U.S. drones fly over the border to catch illegal activity, but critics maintain they are not doing enough.
Those who fly them say unmanned aerial vehicles can do more, but they lack the funding from congress.
U.S. Customs & Border Protection near the southern Arizona border has four drones, and could get more through Congressional mandates within immigration reform proposals.
"Right now, we have more planes than we can technically fly," said David Gasho, who directs Arizona's CBP air operations.
Gasho said only three of its four unmanned aerial vehicles can be flown simultaneously. "Right now, giving us some more airplanes would actually compound the challenge of putting more in the air," Gasho said.
Gasho said as it is now, they are staffed five days a week, 16 hours a day. "We're not here all the time.
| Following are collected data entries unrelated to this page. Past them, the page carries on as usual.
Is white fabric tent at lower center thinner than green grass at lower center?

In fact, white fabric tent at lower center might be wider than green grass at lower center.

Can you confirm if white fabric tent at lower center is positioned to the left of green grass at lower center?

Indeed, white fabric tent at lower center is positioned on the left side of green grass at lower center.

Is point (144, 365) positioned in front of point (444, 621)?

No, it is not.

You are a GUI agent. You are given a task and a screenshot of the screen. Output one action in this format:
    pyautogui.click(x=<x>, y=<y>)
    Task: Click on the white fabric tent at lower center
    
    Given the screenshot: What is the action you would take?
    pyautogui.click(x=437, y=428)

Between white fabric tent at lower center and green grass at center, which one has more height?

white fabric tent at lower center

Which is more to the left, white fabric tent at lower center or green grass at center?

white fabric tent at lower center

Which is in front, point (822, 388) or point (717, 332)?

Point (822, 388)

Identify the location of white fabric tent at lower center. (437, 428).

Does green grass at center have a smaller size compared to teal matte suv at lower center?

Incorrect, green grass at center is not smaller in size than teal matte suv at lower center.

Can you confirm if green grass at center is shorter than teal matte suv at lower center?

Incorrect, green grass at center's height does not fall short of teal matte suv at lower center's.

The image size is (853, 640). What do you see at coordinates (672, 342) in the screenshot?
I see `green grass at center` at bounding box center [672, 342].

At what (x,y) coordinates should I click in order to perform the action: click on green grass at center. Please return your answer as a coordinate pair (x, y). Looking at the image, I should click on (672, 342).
We're not funded to do that," Gasho said.
He also said UAVs are not all-weather airplanes, but the capabilities they bring to border security are indispensable.
Gasho has flown UAVs for seven years and said technology has improved in that time. "We see more things, process more information than we did before," he said.
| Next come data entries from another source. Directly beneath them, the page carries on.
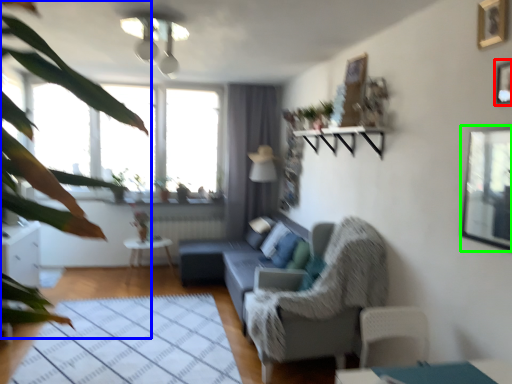
Question: Which is farther away from picture frame (highlighted by a red box)? vegetation (highlighted by a blue box) or window screen (highlighted by a green box)?

Choices:
 (A) vegetation
 (B) window screen

Answer: (A)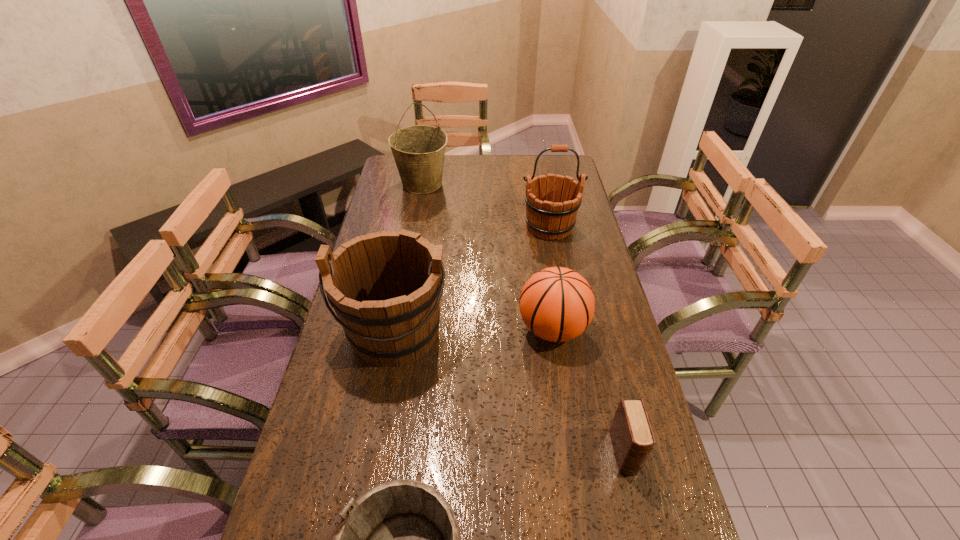
Where is `vacant area that lies between the farthest wine bucket and the basketball`? The height and width of the screenshot is (540, 960). vacant area that lies between the farthest wine bucket and the basketball is located at coordinates (488, 256).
Gasho said he is aware of UAV assessments that show their performance is not reflected in higher apprehension numbers.
"If we were round-the-clock with the technology we now have, what we'd see would go up exponentially," Gasho said.
He said they are able to scan up to 70 miles below from 19,000 feet or higher, as well as into Mexico without violating its air space.
"We provide a lot of intelligence that could affect us in the next couple of hours or couple of days," he said.
Gasho said although many images are real-time, interpreting images from each "orbit" can take up to 160 people. "Our challenge is affecting an end game to everything we see."